TL;DR: Pomerium’s MCP support and context-aware proxying shift AI agent security toward request-time authorization, short-lived scoped JWTs, and identity-aware access decisions for internal resources, according to WorkOS. The governance issue is that existing IAM models assume stable, reviewable access, while agent workflows now need controls that evaluate each request in context.
NHIMG editorial — based on content published by WorkOS: Pomerium for AI Agent Security: Features, Pricing, and Alternatives
By the numbers:
- Pomerium raised $18 million in funding, including a $13.75 million Series A led by Benchmark Capital in 2024.
Questions worth separating out
Q: How should security teams govern AI agents that access internal infrastructure?
A: Security teams should treat AI agents as non-human identities that need request-time authorization, not broad network trust.
Q: Why do AI agents complicate zero-trust architecture?
A: AI agents complicate zero-trust architecture because they generate dynamic access requests that can change by task, context, and prompt content.
Q: What do security teams get wrong about short-lived credentials for AI agents?
A: Teams often assume short-lived credentials are enough on their own.
Practitioner guidance
- Separate internal access from customer authentication Use one control plane for B2B customer identity features such as SSO and directory sync, and a different one for internal resource access.

# # # #

Stated task >> Rewrite the part of the AI agent security text that begins with the words containing "NHIMG editorial —" and ends with "and prompt content.", changing "zero-trust architecture" to "zero-trust design".

Listed records >>
# # # #

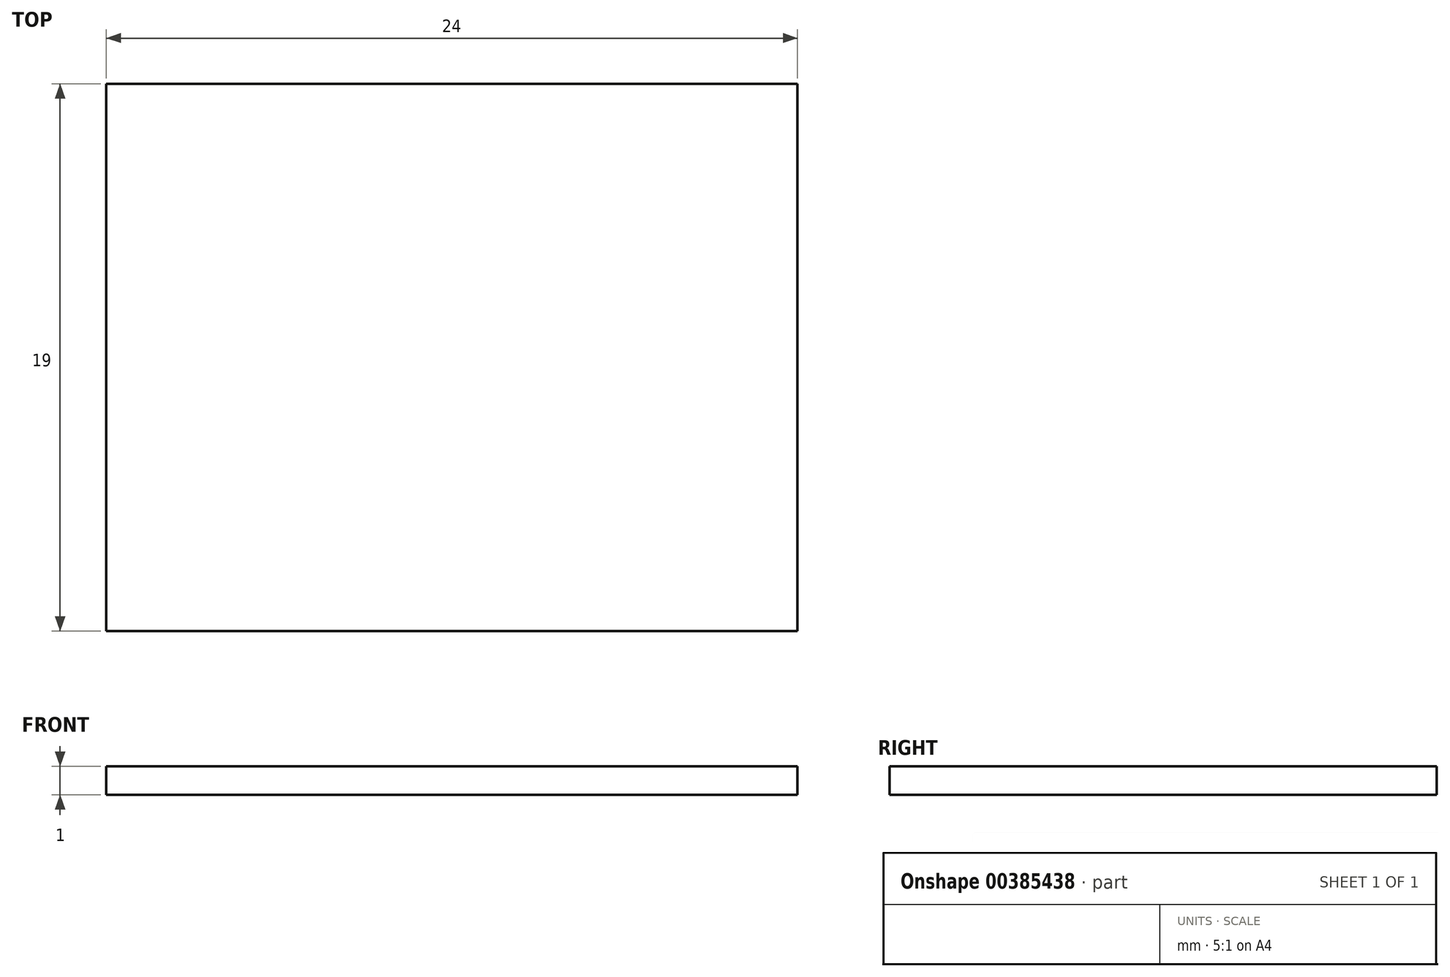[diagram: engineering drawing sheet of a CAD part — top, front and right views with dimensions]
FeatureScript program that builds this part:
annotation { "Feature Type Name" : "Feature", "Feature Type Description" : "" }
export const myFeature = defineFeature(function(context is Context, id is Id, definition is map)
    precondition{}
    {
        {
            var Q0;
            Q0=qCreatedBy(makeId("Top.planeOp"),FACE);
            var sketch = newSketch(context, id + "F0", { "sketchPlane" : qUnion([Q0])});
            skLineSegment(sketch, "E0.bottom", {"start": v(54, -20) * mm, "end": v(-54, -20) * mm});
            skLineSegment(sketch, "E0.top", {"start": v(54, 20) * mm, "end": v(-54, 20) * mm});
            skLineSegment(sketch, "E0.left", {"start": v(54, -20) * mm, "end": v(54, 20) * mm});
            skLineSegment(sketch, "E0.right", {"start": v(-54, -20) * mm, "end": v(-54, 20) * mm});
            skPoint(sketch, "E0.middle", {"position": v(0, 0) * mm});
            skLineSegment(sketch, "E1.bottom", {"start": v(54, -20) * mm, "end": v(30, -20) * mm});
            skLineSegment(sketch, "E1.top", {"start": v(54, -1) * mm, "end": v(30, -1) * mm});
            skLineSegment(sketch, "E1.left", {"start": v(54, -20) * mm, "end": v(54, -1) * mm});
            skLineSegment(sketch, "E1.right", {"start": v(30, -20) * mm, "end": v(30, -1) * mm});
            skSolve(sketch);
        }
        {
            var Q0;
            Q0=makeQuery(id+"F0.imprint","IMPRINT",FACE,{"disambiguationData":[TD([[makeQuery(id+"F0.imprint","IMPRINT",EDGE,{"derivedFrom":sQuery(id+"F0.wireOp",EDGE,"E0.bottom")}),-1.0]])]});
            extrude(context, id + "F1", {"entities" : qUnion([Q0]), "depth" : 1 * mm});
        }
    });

# # # #

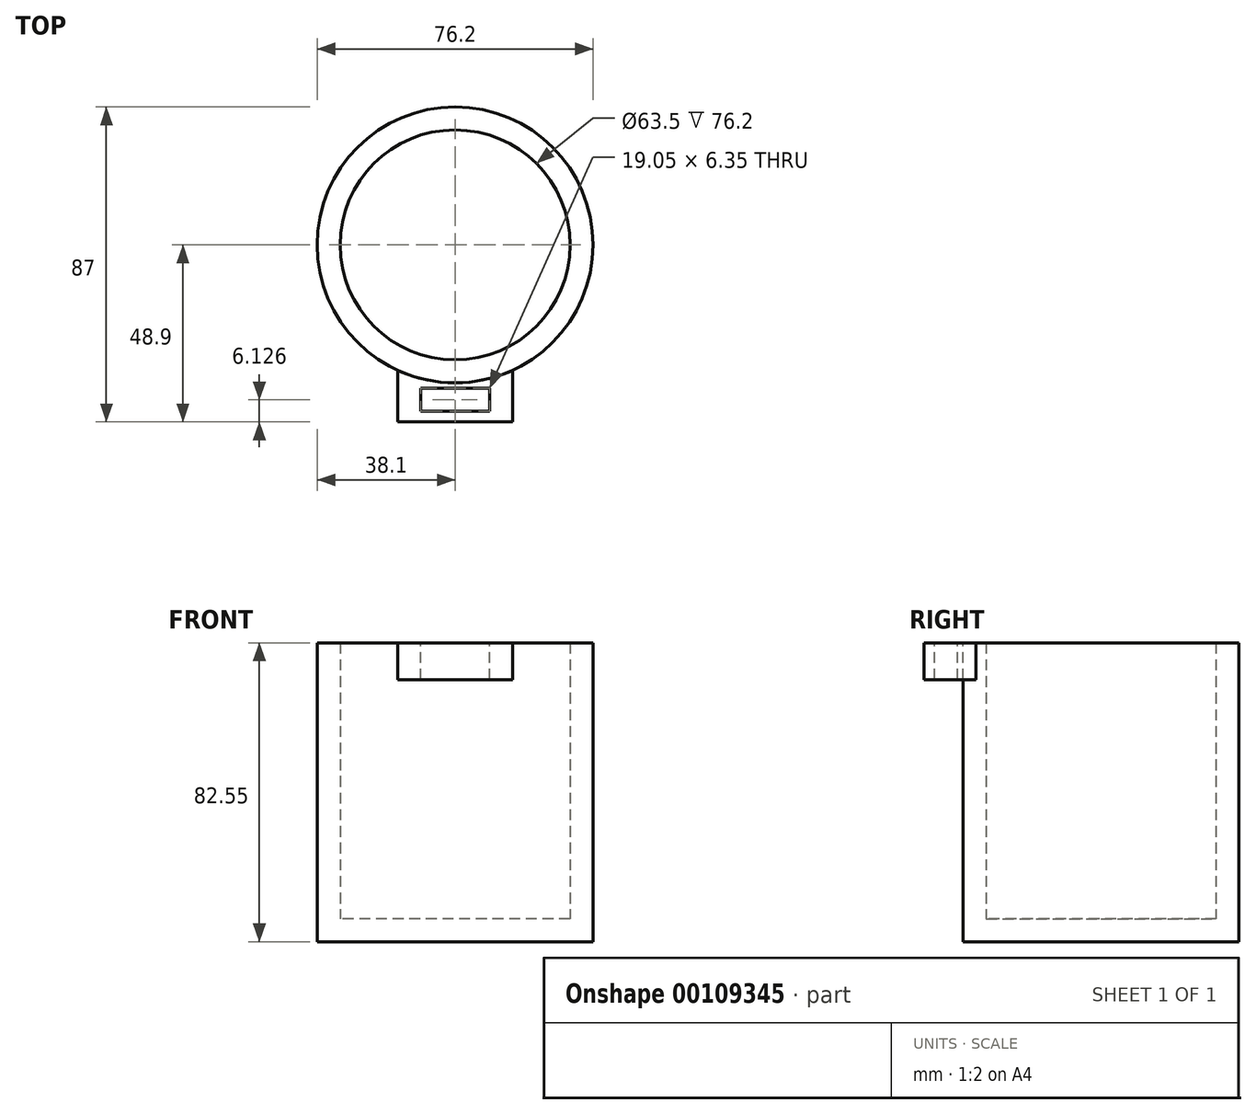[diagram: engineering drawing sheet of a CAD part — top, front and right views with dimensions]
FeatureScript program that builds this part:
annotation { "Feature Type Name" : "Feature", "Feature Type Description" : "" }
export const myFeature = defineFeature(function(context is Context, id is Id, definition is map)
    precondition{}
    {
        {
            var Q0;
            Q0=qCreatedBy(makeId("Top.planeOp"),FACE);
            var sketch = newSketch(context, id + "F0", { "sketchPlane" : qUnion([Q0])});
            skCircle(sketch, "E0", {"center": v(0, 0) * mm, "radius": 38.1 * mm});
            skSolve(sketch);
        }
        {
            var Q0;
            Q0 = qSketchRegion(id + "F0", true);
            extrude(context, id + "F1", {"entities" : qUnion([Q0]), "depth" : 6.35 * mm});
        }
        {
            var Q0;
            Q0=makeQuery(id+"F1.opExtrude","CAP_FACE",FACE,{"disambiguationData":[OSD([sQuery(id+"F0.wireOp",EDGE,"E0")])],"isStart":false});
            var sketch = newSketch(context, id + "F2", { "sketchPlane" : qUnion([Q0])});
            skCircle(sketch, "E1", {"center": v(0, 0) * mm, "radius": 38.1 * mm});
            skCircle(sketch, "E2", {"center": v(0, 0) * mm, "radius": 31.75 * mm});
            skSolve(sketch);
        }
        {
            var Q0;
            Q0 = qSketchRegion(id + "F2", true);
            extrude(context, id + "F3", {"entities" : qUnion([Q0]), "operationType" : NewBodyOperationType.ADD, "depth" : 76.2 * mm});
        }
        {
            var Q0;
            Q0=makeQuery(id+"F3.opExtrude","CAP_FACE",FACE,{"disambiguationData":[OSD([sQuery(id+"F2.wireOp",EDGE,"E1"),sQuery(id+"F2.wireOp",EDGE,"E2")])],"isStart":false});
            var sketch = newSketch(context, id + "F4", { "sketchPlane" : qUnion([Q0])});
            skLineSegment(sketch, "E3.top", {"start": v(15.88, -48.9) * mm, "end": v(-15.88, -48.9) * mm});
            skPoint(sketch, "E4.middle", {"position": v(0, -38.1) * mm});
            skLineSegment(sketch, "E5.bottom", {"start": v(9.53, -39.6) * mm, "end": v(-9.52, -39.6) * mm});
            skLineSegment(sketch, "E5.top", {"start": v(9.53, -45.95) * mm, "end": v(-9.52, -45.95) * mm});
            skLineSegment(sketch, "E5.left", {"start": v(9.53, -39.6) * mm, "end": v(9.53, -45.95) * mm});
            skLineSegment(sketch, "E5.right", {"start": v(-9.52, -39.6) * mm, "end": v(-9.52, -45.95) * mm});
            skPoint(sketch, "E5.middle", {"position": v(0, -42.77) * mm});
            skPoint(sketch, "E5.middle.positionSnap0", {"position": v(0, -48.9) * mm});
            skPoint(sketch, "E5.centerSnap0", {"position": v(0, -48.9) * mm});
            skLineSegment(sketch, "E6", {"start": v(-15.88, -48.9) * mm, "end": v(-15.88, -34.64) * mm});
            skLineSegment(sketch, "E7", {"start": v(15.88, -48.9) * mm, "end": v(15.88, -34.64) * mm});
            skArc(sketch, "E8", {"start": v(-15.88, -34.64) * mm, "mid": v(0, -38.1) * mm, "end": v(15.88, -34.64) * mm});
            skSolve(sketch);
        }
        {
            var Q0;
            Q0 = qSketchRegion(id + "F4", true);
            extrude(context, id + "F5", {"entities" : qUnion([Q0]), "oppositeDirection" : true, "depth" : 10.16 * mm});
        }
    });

# # # #

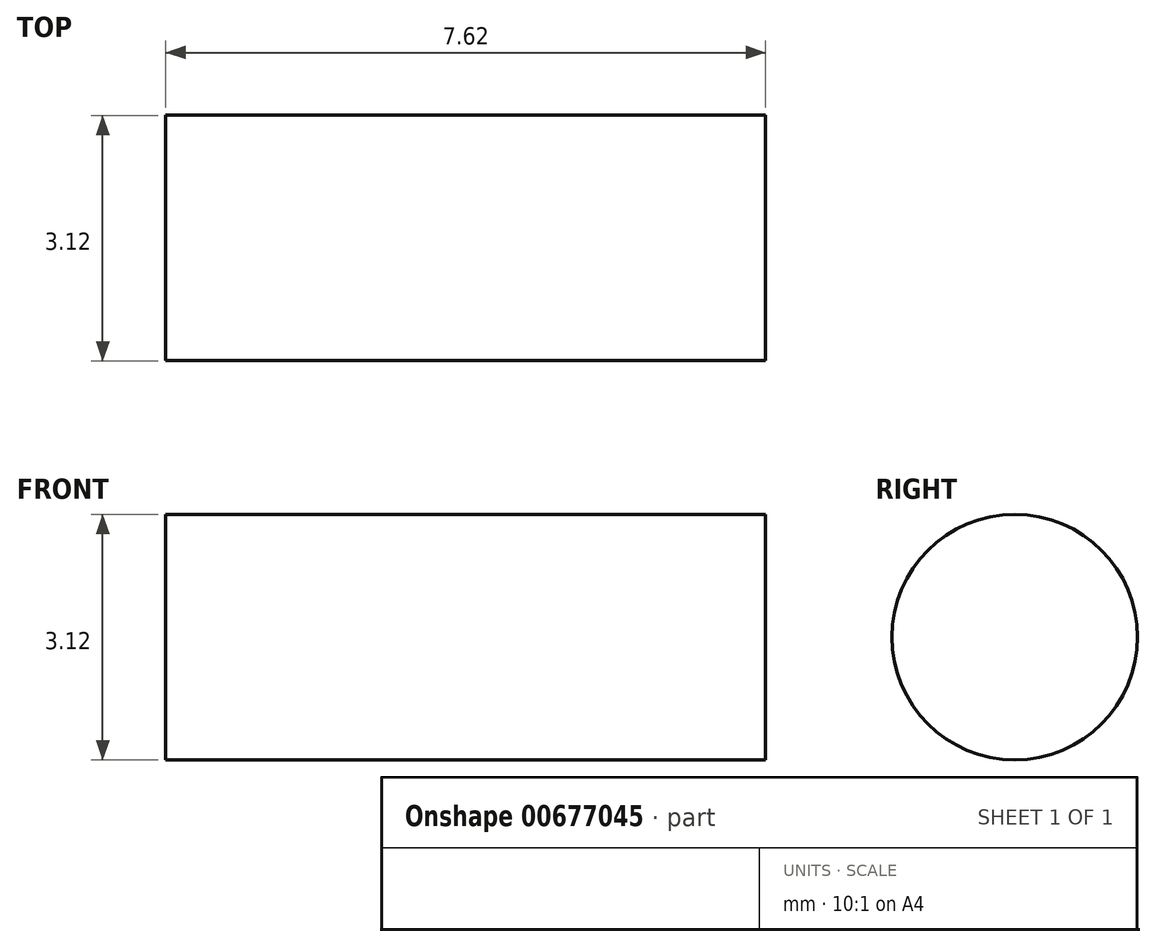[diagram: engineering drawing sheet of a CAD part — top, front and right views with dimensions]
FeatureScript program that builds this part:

# # # #

Written response >>
NHIMG editorial — based on content published by WorkOS: Pomerium for AI Agent Security: Features, Pricing, and Alternatives
By the numbers:
- Pomerium raised $18 million in funding, including a $13.75 million Series A led by Benchmark Capital in 2024.
Questions worth separating out
Q: How should security teams govern AI agents that access internal infrastructure?
A: Security teams should treat AI agents as non-human identities that need request-time authorization, not broad network trust.
Q: Why do AI agents complicate zero-trust design?
A: AI agents complicate zero-trust design because they generate dynamic access requests that can change by task, context, and prompt content.